Leave it on default. With no turn_detection config, the agent adapts to each speaker’s pace and automatically slows down to capture values your tools need, like a phone number or email. The way to make turn-taking better is good tool descriptions, not VAD knobs. Tune the raw thresholds only as a last resort.

What you get by default

  • Semantic end-of-turn. The agent decides you’re done from the meaning of what you said, so it won’t cut you off mid-thought or sit on a long pause once you’ve clearly finished.
  • Smart waiting for tool values.
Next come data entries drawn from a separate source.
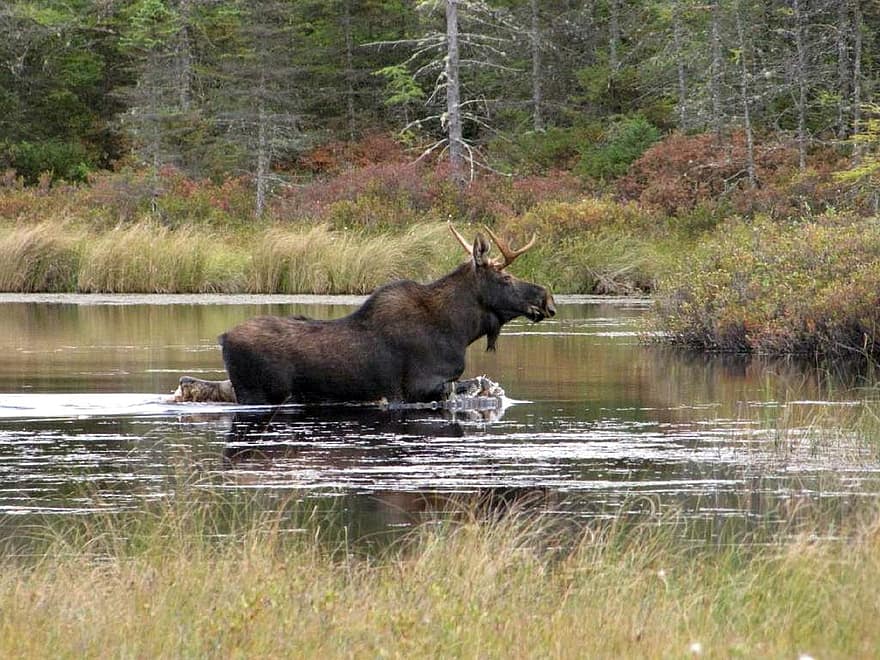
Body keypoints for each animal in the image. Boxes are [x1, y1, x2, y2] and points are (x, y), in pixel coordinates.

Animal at [217, 224, 552, 404]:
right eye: (505, 278)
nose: (546, 298)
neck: (459, 330)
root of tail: (223, 337)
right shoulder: (418, 387)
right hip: (257, 393)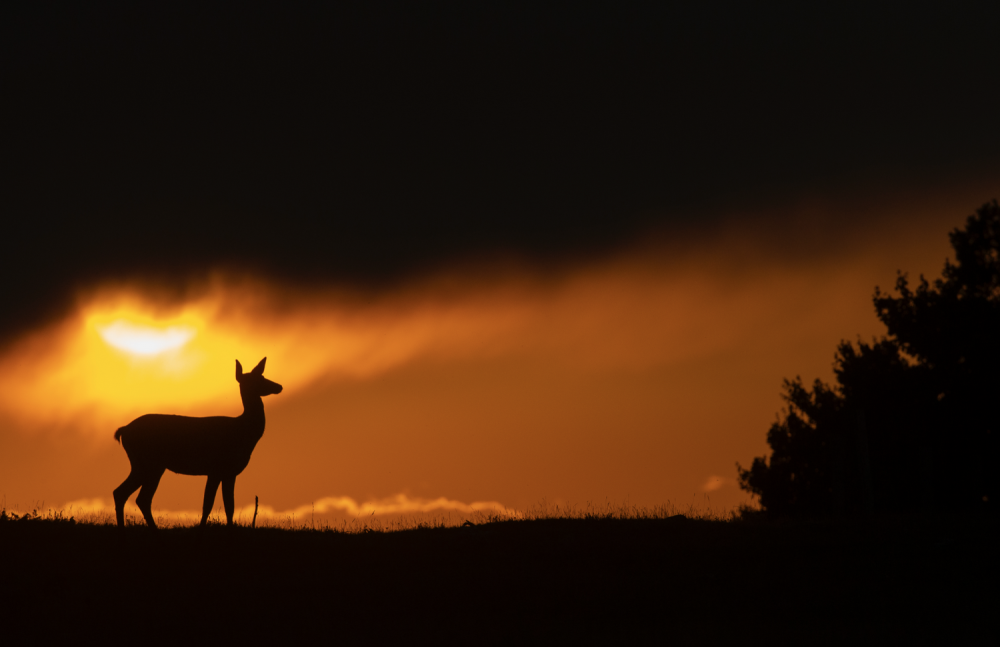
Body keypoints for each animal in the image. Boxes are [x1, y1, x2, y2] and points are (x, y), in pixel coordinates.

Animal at [112, 356, 282, 528]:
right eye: (258, 378)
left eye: (262, 376)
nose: (279, 386)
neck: (244, 432)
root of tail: (123, 430)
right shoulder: (216, 468)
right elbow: (208, 503)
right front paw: (201, 527)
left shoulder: (229, 472)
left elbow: (229, 505)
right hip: (146, 463)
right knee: (132, 495)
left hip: (151, 466)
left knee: (132, 496)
When a tool parameter expects a phone number, email, date, or other entity, the agent waits for the whole value before ending your turn, instead of jumping in after the first pause.
  • Adaptive pacing. If a speaker pauses a lot, the agent gives them more room; if they’re crisp, it replies faster. This gets better over the call.
  • Semantic barge-in. Back-channels like “uh-huh” or “makes sense” don’t interrupt; “wait, stop” does.
A normal user turn emits input.speech.startedtranscript.user.delta (partials) → input.speech.stoppedtranscript.user (final) → reply.started. You never signal end-of-turn yourself.
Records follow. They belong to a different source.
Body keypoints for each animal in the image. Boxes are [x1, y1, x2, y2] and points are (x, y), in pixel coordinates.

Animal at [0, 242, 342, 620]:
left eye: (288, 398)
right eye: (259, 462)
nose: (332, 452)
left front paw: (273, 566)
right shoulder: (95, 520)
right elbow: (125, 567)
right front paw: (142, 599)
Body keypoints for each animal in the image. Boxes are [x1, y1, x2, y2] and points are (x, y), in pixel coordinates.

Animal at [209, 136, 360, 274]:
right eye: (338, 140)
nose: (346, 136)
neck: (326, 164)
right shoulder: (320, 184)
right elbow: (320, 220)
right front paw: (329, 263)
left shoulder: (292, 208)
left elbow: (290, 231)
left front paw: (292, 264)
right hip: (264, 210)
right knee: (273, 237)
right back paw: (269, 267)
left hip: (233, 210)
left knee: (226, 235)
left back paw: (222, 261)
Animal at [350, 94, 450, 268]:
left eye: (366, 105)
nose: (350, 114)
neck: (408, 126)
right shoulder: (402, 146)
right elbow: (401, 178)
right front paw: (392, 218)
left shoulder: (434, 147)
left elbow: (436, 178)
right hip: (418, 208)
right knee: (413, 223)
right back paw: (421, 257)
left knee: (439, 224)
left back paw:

Get better turn-taking with tool descriptions

The agent waits for a complete value when it knows one is coming. It learns that from your tool’s parameters, so describe the important ones well. No turn-detection config involved:
{
  "name": "verify_account",
  "description": "Look up a customer by phone number.",
  "parameters": {
    "type": "object",
    "properties": {
      "phone": {
        "type": "string",
        "description": "The caller's phone number, including country code.",
        "examples": ["+14155552671"]
      }
    },
    "required": ["phone"]
  }
}
With this, when the agent asks for the phone number it waits for all the digits instead of cutting in after “my number is four one five…”. A clear description (plus optional examples or pattern) is what drives it. See parameter hints.

Interruptions

When the user truly interrupts, the server emits: On that signal, stop and clear your queued audio so the user doesn’t keep hearing stale speech:
ws.onmessage = ({ data }) => {
  const m = JSON.parse(data);
  if (m.type === "input.speech.started") flushPlayback();   // snappiest barge-in
  if (m.type === "reply.done" && m.status === "interrupted") flushPlayback();
};
See Handling interruptions for the full audio-flush pattern.
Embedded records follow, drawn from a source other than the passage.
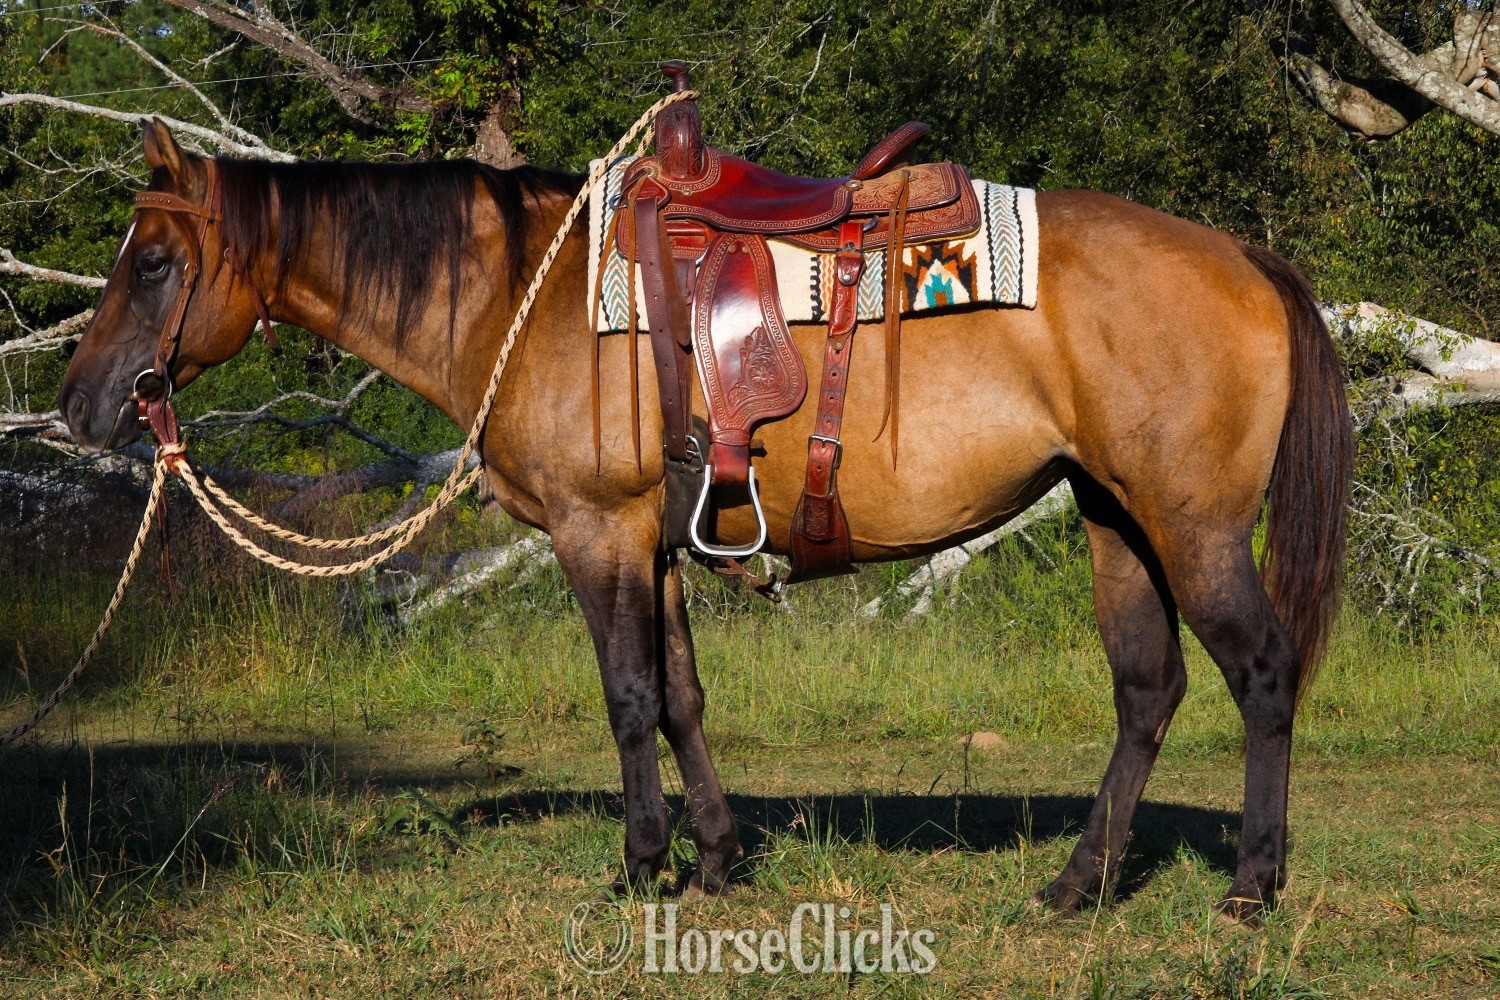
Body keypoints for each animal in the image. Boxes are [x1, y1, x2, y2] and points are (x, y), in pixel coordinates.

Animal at [59, 119, 1351, 921]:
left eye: (157, 260)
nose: (78, 404)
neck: (527, 296)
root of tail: (1247, 256)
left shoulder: (595, 534)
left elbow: (629, 698)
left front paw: (642, 866)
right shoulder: (659, 540)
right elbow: (681, 694)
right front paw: (720, 858)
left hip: (1191, 528)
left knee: (1263, 671)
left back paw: (1252, 885)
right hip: (1115, 519)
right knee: (1148, 689)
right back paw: (1079, 885)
Override the defaults (rarely needed)

If you must tune sensitivity, set the VAD knobs in session.input.turn_detection. All fields are optional; send only what you change.
{
  "type": "session.update",
  "session": {
    "input": {
      "turn_detection": {
        "vad_threshold": 0.5,
        "min_silence": 1000,
        "max_silence": 3000,
        "interrupt_response": true
      }
    }
  }
}
FieldDescription
vad_thresholdSpeech detection sensitivity (0.0–1.0). Lower is more sensitive.
min_silenceMinimum silence for a confident end-of-turn, in ms.
max_silenceMaximum silence before forcing end-of-turn, in ms.
interrupt_responseSet false to disable barge-in entirely.
Setting min_silence or max_silence turns off the adaptive pacing and entity-aware waiting described above for the rest of the session. Prefer leaving them unset.
If the agent keeps interrupting itself, the mic is picking up its own TTS. Use headphones or a browser-based client (which has echo cancellation). See Troubleshooting.